Give the data again exactly as it appears, excluding any pictures.

DATA TO USE -
##########
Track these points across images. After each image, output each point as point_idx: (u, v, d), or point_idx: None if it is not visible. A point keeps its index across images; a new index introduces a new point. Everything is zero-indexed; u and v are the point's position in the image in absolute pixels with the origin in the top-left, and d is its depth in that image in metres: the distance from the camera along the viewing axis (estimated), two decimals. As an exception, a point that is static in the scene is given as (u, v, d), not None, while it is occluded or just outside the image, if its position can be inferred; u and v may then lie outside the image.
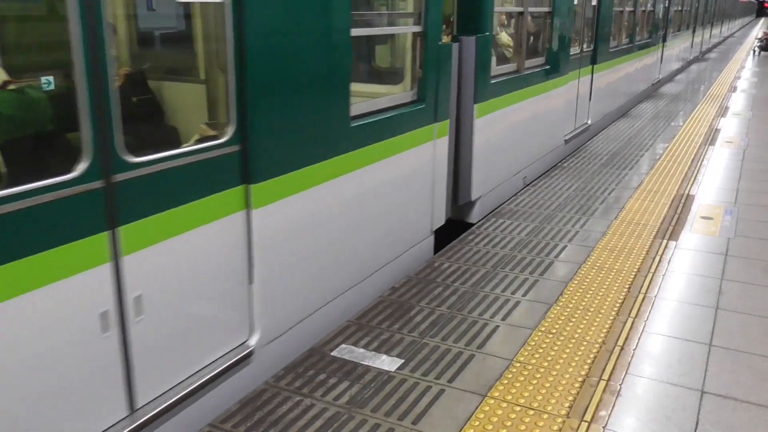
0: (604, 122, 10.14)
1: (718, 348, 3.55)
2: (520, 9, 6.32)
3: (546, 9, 7.01)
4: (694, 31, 20.84)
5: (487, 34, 5.40)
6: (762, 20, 60.52)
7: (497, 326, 3.78)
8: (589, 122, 9.14)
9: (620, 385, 3.18)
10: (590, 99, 9.00)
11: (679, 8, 17.22)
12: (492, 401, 3.05)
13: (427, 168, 4.68)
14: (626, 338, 3.63)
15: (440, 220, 5.02)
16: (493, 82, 5.66)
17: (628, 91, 11.68)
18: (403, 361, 3.43)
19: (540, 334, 3.68)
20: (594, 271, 4.56)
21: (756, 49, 27.45)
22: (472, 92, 5.31)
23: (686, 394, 3.13)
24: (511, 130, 6.30)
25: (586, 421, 2.89)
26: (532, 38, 7.11)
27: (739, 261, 4.77)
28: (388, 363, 3.41)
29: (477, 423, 2.89)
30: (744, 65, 21.72)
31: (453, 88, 5.10)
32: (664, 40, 14.85)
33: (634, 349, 3.51)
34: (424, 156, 4.61)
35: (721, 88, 15.25)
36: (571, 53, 7.88)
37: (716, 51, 28.31)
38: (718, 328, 3.77)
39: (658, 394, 3.13)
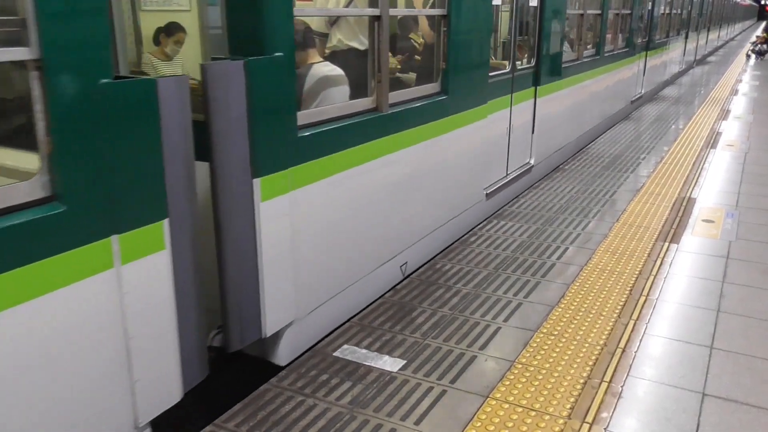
0: (560, 157, 8.05)
1: (719, 350, 3.56)
2: (374, 12, 3.90)
3: (439, 12, 4.72)
4: (686, 37, 18.62)
5: (278, 55, 3.08)
6: (763, 23, 60.45)
7: (499, 328, 3.80)
8: (532, 162, 7.00)
9: (622, 387, 3.20)
10: (533, 132, 6.87)
11: (667, 11, 14.94)
12: (494, 402, 3.06)
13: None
14: (628, 340, 3.64)
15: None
16: (309, 133, 3.39)
17: (596, 113, 9.52)
18: (405, 361, 3.44)
19: (542, 335, 3.69)
20: (596, 273, 4.58)
21: (749, 53, 26.83)
22: (243, 159, 2.99)
23: (687, 396, 3.14)
24: (354, 209, 3.90)
25: (587, 423, 2.90)
26: (414, 56, 5.42)
27: (740, 264, 4.78)
28: (390, 364, 3.42)
29: (479, 424, 2.90)
30: (746, 68, 21.73)
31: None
32: (648, 49, 12.81)
33: (635, 352, 3.53)
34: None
35: (723, 91, 15.26)
36: (494, 74, 5.73)
37: (716, 55, 28.30)
38: (720, 330, 3.78)
39: (659, 396, 3.14)
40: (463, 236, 5.36)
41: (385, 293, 4.31)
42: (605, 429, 2.87)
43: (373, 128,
##########
YOUR SOLUTION -
Track these points across images. After each image, output each point as point_idx: (u, v, d), or point_idx: None if it is not visible. A point keeps its index across images; a new index introduces a new point. Everything is zero-indexed; u and v are the point's position in the image in absolute pixels with the origin in the top-left, and d is its depth in that image in metres: the distance from the camera along the viewing axis (estimated), two decimals. As an exception, a point that is static in the scene is given as (u, v, d), not None, while it is occluded or just outside the image, if its position can be inferred; u and v may then lie outside the image.
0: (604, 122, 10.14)
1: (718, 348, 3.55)
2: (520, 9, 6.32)
3: (546, 9, 7.01)
4: (694, 31, 20.84)
5: (487, 34, 5.40)
6: (762, 20, 60.52)
7: (497, 326, 3.78)
8: (589, 122, 9.14)
9: (620, 385, 3.18)
10: (590, 99, 9.00)
11: (679, 8, 17.22)
12: (492, 401, 3.05)
13: (427, 168, 4.68)
14: (626, 338, 3.63)
15: (440, 220, 5.02)
16: (493, 82, 5.66)
17: (628, 91, 11.68)
18: (403, 361, 3.43)
19: (540, 334, 3.68)
20: (594, 271, 4.56)
21: (756, 49, 27.45)
22: (472, 92, 5.31)
23: (686, 394, 3.13)
24: (511, 130, 6.30)
25: (586, 421, 2.89)
26: (532, 38, 7.11)
27: (739, 261, 4.77)
28: (388, 363, 3.41)
29: (477, 423, 2.89)
30: (744, 65, 21.72)
31: (453, 88, 5.10)
32: (664, 40, 14.85)
33: (634, 349, 3.51)
34: (424, 156, 4.61)
35: (721, 88, 15.25)
36: (571, 53, 7.88)
37: (716, 51, 28.31)
38: (718, 328, 3.77)
39: (658, 394, 3.13)
0: (560, 157, 8.05)
1: (719, 350, 3.56)
2: (374, 12, 3.90)
3: (439, 12, 4.72)
4: (686, 37, 18.62)
5: (278, 55, 3.08)
6: (763, 23, 60.45)
7: (499, 328, 3.80)
8: (532, 162, 7.00)
9: (622, 387, 3.20)
10: (533, 132, 6.87)
11: (667, 11, 14.94)
12: (494, 402, 3.06)
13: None
14: (628, 340, 3.64)
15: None
16: (309, 133, 3.39)
17: (596, 113, 9.52)
18: (405, 361, 3.44)
19: (542, 335, 3.69)
20: (596, 273, 4.58)
21: (749, 53, 26.83)
22: (243, 159, 2.99)
23: (687, 396, 3.14)
24: (354, 209, 3.90)
25: (587, 423, 2.90)
26: (414, 56, 5.42)
27: (740, 264, 4.78)
28: (390, 364, 3.42)
29: (479, 424, 2.90)
30: (746, 68, 21.73)
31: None
32: (648, 49, 12.81)
33: (635, 352, 3.53)
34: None
35: (723, 91, 15.26)
36: (494, 74, 5.73)
37: (716, 55, 28.30)
38: (720, 330, 3.78)
39: (659, 396, 3.14)
40: (463, 236, 5.36)
41: (385, 293, 4.31)
42: (605, 429, 2.87)
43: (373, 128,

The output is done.